Plain-text document sources
———
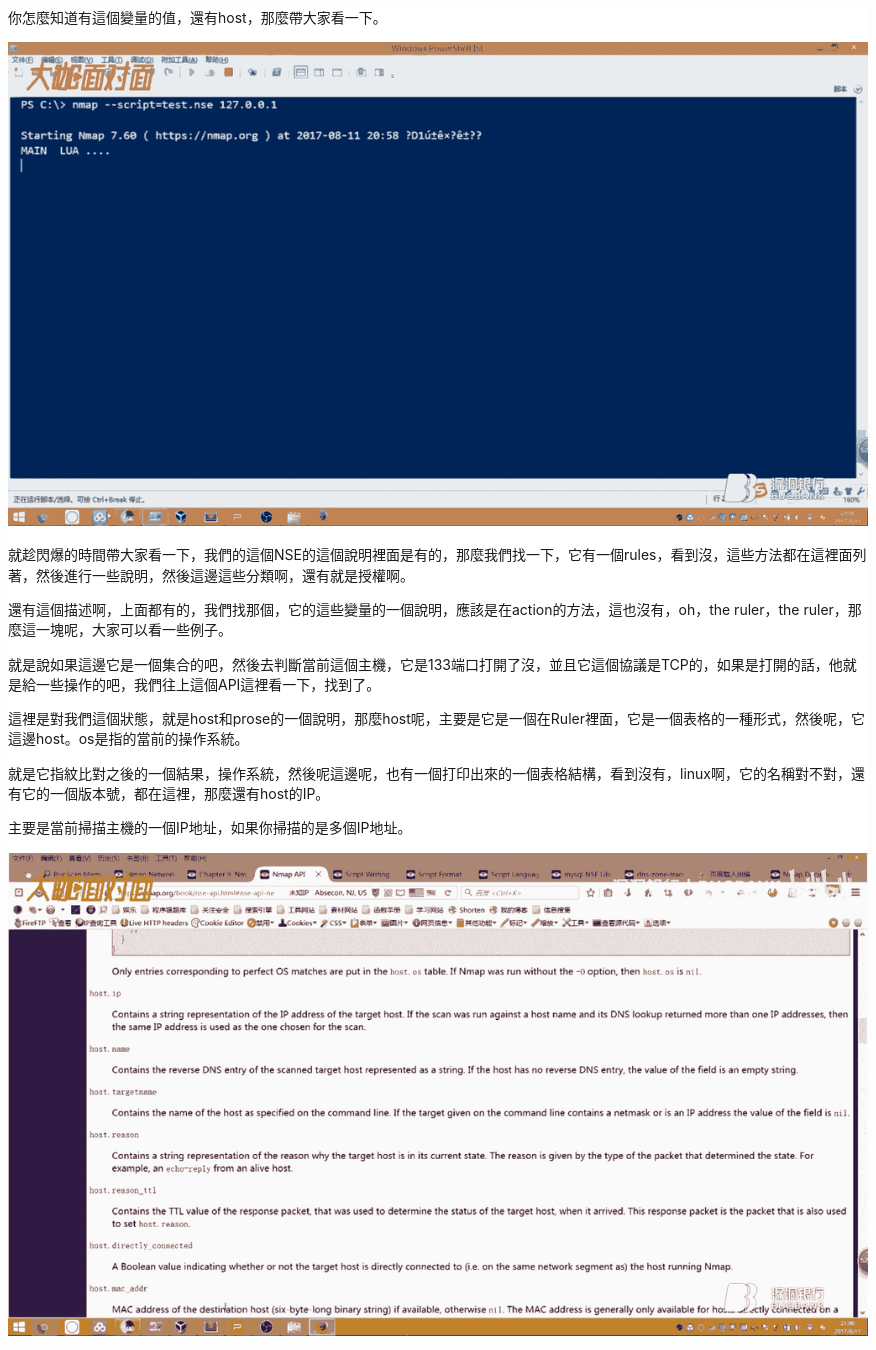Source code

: 你怎麼知道有這個變量的值，還有host，那麼帶大家看一下。

![](img/a7df427e55f695eab8b0dd8069b1cc49_139.png)

就趁閃爆的時間帶大家看一下，我們的這個NSE的這個說明裡面是有的，那麼我們找一下，它有一個rules，看到沒，這些方法都在這裡面列著，然後進行一些說明，然後這邊這些分類啊，還有就是授權啊。

還有這個描述啊，上面都有的，我們找那個，它的這些變量的一個說明，應該是在action的方法，這也沒有，oh，the ruler，the ruler，那麼這一塊呢，大家可以看一些例子。

就是說如果這邊它是一個集合的吧，然後去判斷當前這個主機，它是133端口打開了沒，並且它這個協議是TCP的，如果是打開的話，他就是給一些操作的吧，我們往上這個API這裡看一下，找到了。

這裡是對我們這個狀態，就是host和prose的一個說明，那麼host呢，主要是它是一個在Ruler裡面，它是一個表格的一種形式，然後呢，它這邊host。os是指的當前的操作系統。

就是它指紋比對之後的一個結果，操作系統，然後呢這邊呢，也有一個打印出來的一個表格結構，看到沒有，linux啊，它的名稱對不對，還有它的一個版本號，都在這裡，那麼還有host的IP。

主要是當前掃描主機的一個IP地址，如果你掃描的是多個IP地址。

![](img/a7df427e55f695eab8b0dd8069b1cc49_141.png)
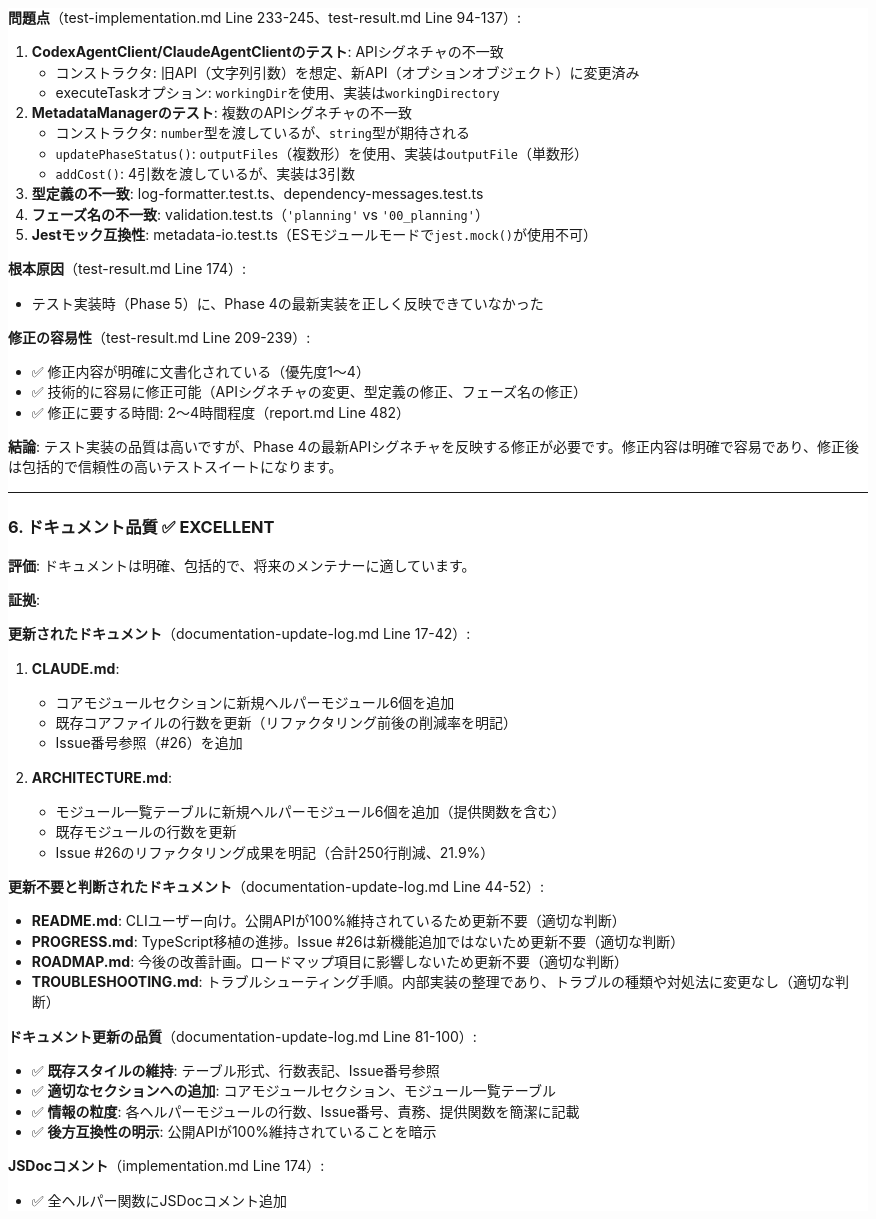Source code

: **問題点**（test-implementation.md Line 233-245、test-result.md Line 94-137）:
1. **CodexAgentClient/ClaudeAgentClientのテスト**: APIシグネチャの不一致
   - コンストラクタ: 旧API（文字列引数）を想定、新API（オプションオブジェクト）に変更済み
   - executeTaskオプション: `workingDir`を使用、実装は`workingDirectory`
2. **MetadataManagerのテスト**: 複数のAPIシグネチャの不一致
   - コンストラクタ: `number`型を渡しているが、`string`型が期待される
   - `updatePhaseStatus()`: `outputFiles`（複数形）を使用、実装は`outputFile`（単数形）
   - `addCost()`: 4引数を渡しているが、実装は3引数
3. **型定義の不一致**: log-formatter.test.ts、dependency-messages.test.ts
4. **フェーズ名の不一致**: validation.test.ts（`'planning'` vs `'00_planning'`）
5. **Jestモック互換性**: metadata-io.test.ts（ESモジュールモードで`jest.mock()`が使用不可）

**根本原因**（test-result.md Line 174）:
- テスト実装時（Phase 5）に、Phase 4の最新実装を正しく反映できていなかった

**修正の容易性**（test-result.md Line 209-239）:
- ✅ 修正内容が明確に文書化されている（優先度1～4）
- ✅ 技術的に容易に修正可能（APIシグネチャの変更、型定義の修正、フェーズ名の修正）
- ✅ 修正に要する時間: 2～4時間程度（report.md Line 482）

**結論**: テスト実装の品質は高いですが、Phase 4の最新APIシグネチャを反映する修正が必要です。修正内容は明確で容易であり、修正後は包括的で信頼性の高いテストスイートになります。

---

### 6. ドキュメント品質 ✅ **EXCELLENT**

**評価**: ドキュメントは明確、包括的で、将来のメンテナーに適しています。

**証拠**:

**更新されたドキュメント**（documentation-update-log.md Line 17-42）:
1. **CLAUDE.md**:
   - コアモジュールセクションに新規ヘルパーモジュール6個を追加
   - 既存コアファイルの行数を更新（リファクタリング前後の削減率を明記）
   - Issue番号参照（#26）を追加

2. **ARCHITECTURE.md**:
   - モジュール一覧テーブルに新規ヘルパーモジュール6個を追加（提供関数を含む）
   - 既存モジュールの行数を更新
   - Issue #26のリファクタリング成果を明記（合計250行削減、21.9%）

**更新不要と判断されたドキュメント**（documentation-update-log.md Line 44-52）:
- **README.md**: CLIユーザー向け。公開APIが100%維持されているため更新不要（適切な判断）
- **PROGRESS.md**: TypeScript移植の進捗。Issue #26は新機能追加ではないため更新不要（適切な判断）
- **ROADMAP.md**: 今後の改善計画。ロードマップ項目に影響しないため更新不要（適切な判断）
- **TROUBLESHOOTING.md**: トラブルシューティング手順。内部実装の整理であり、トラブルの種類や対処法に変更なし（適切な判断）

**ドキュメント更新の品質**（documentation-update-log.md Line 81-100）:
- ✅ **既存スタイルの維持**: テーブル形式、行数表記、Issue番号参照
- ✅ **適切なセクションへの追加**: コアモジュールセクション、モジュール一覧テーブル
- ✅ **情報の粒度**: 各ヘルパーモジュールの行数、Issue番号、責務、提供関数を簡潔に記載
- ✅ **後方互換性の明示**: 公開APIが100%維持されていることを暗示

**JSDocコメント**（implementation.md Line 174）:
- ✅ 全ヘルパー関数にJSDocコメント追加
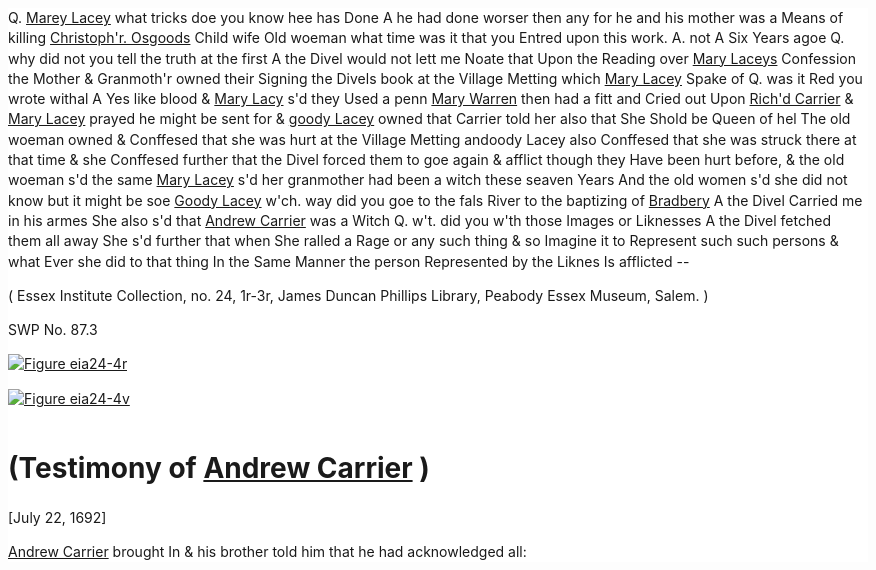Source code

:Q. [Marey Lacey](/tag/lacey_mary_jr.html) what tricks doe you know hee has Done A he had done worser then any for he and his mother was a Means of killing [Christoph'r. Osgoods](/tag/osgood_christopher.html) Child wife Old woeman what time was it that you Entred upon this work. A. not A Six Years agoe Q. why did not you tell the truth at the first A the Divel would not lett me Noate that Upon the Reading over [Mary Laceys](/tag/lacey_mary_jr.html) Confession the Mother & Granmoth'r owned their Signing the Divels book at the Village Metting which [Mary Lacey](/tag/lacey_mary_jr.html) Spake of Q. was it Red you wrote withal A Yes like blood & [Mary Lacy](/tag/lacey_mary_jr.html) s'd they Used a penn [Mary Warren](/tag/warren_mary.html) then had a fitt and Cried out Upon [Rich'd Carrier](/tag/carrier_richard.html) & [Mary Lacey](/tag/lacey_mary_jr.html) prayed he might be sent for & [goody Lacey](/tag/lacey_mary_jr.html) owned that Carrier told her also that She Shold be Queen of hel The old woeman owned & Conffesed that she was hurt at the Village  Metting andoody Lacey also Conffesed that she was struck there at that time & she Conffesed further that the Divel forced them to goe again & afflict though they Have been hurt before, & the old woeman s'd the same [Mary Lacey](/tag/lacey_mary_jr.html) s'd her granmother had been a witch these seaven Years And the old women s'd she did not know but it might be soe [Goody Lacey](/tag/lacey_mary_jr.html) w'ch. way did you goe to the fals River to the baptizing of [Bradbery](/tag/bradbury_mary.html) A the Divel Carried me in his armes She also s'd that [Andrew Carrier](/tag/carrier_andrew.html) was a Witch Q. w't. did you w'th those Images or Liknesses A the Divel fetched them all away She s'd further that when She ralled a Rage or any such thing & so Imagine it to Represent such such persons & what Ever she did to that thing In the Same Manner the person Represented by the Liknes Is afflicted --

( Essex Institute Collection, no. 24, 1r-3r, James Duncan Phillips Library, Peabody Essex Museum, Salem. )


</div>



<div markdown class="doc" id="n87.3">

<div class="doc_id">SWP No. 87.3</div>


<span markdown class="figure">[![Figure eia24-4r](archives/essex/eia/gifs/eia24-4r.gif)](archives/essex/eia/large/eia24-4r.jpg)</span>

<span markdown class="figure">[![Figure eia24-4v](archives/essex/eia/gifs/eia24-4v.gif)](archives/essex/eia/large/eia24-4v.jpg)</span>

# (Testimony of [Andrew Carrier](/tag/carrier_andrew.html) )

[July 22, 1692]

  [Andrew Carrier](/tag/carrier_andrew.html) brought In & his brother told him that he had acknowledged all:
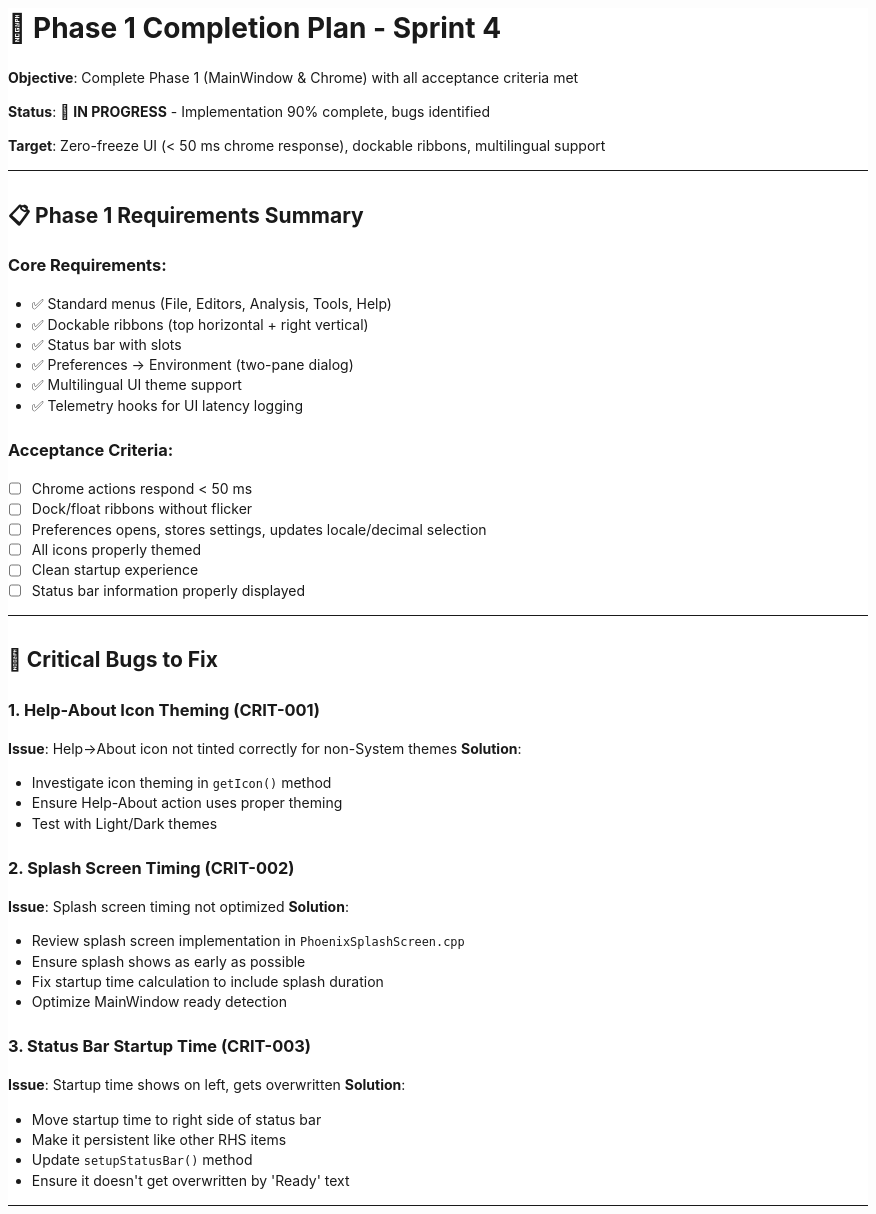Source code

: # 🎯 Phase 1 Completion Plan - Sprint 4

**Objective**: Complete Phase 1 (MainWindow & Chrome) with all acceptance criteria met

**Status**: 🔄 **IN PROGRESS** - Implementation 90% complete, bugs identified

**Target**: Zero-freeze UI (< 50 ms chrome response), dockable ribbons, multilingual support

---

## 📋 **Phase 1 Requirements Summary**

### **Core Requirements:**
- ✅ Standard menus (File, Editors, Analysis, Tools, Help)
- ✅ Dockable ribbons (top horizontal + right vertical)
- ✅ Status bar with slots
- ✅ Preferences → Environment (two-pane dialog)
- ✅ Multilingual UI theme support
- ✅ Telemetry hooks for UI latency logging

### **Acceptance Criteria:**
- [ ] Chrome actions respond < 50 ms
- [ ] Dock/float ribbons without flicker
- [ ] Preferences opens, stores settings, updates locale/decimal selection
- [ ] All icons properly themed
- [ ] Clean startup experience
- [ ] Status bar information properly displayed

---

## 🐛 **Critical Bugs to Fix**

### **1. Help-About Icon Theming (CRIT-001)**
**Issue**: Help→About icon not tinted correctly for non-System themes
**Solution**: 
- Investigate icon theming in `getIcon()` method
- Ensure Help-About action uses proper theming
- Test with Light/Dark themes

### **2. Splash Screen Timing (CRIT-002)**
**Issue**: Splash screen timing not optimized
**Solution**:
- Review splash screen implementation in `PhoenixSplashScreen.cpp`
- Ensure splash shows as early as possible
- Fix startup time calculation to include splash duration
- Optimize MainWindow ready detection

### **3. Status Bar Startup Time (CRIT-003)**
**Issue**: Startup time shows on left, gets overwritten
**Solution**:
- Move startup time to right side of status bar
- Make it persistent like other RHS items
- Update `setupStatusBar()` method
- Ensure it doesn't get overwritten by 'Ready' text

---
———
Transcribe exactly, please, the lines between the start of the records above and the line holding "就是它指紋比對之後的一個結果", counting both of those lines and omitting pictures.

Source code

: 你怎麼知道有這個變量的值，還有host，那麼帶大家看一下。

![](img/a7df427e55f695eab8b0dd8069b1cc49_139.png)

就趁閃爆的時間帶大家看一下，我們的這個NSE的這個說明裡面是有的，那麼我們找一下，它有一個rules，看到沒，這些方法都在這裡面列著，然後進行一些說明，然後這邊這些分類啊，還有就是授權啊。

還有這個描述啊，上面都有的，我們找那個，它的這些變量的一個說明，應該是在action的方法，這也沒有，oh，the ruler，the ruler，那麼這一塊呢，大家可以看一些例子。

就是說如果這邊它是一個集合的吧，然後去判斷當前這個主機，它是133端口打開了沒，並且它這個協議是TCP的，如果是打開的話，他就是給一些操作的吧，我們往上這個API這裡看一下，找到了。

這裡是對我們這個狀態，就是host和prose的一個說明，那麼host呢，主要是它是一個在Ruler裡面，它是一個表格的一種形式，然後呢，它這邊host。os是指的當前的操作系統。

就是它指紋比對之後的一個結果，操作系統，然後呢這邊呢，也有一個打印出來的一個表格結構，看到沒有，linux啊，它的名稱對不對，還有它的一個版本號，都在這裡，那麼還有host的IP。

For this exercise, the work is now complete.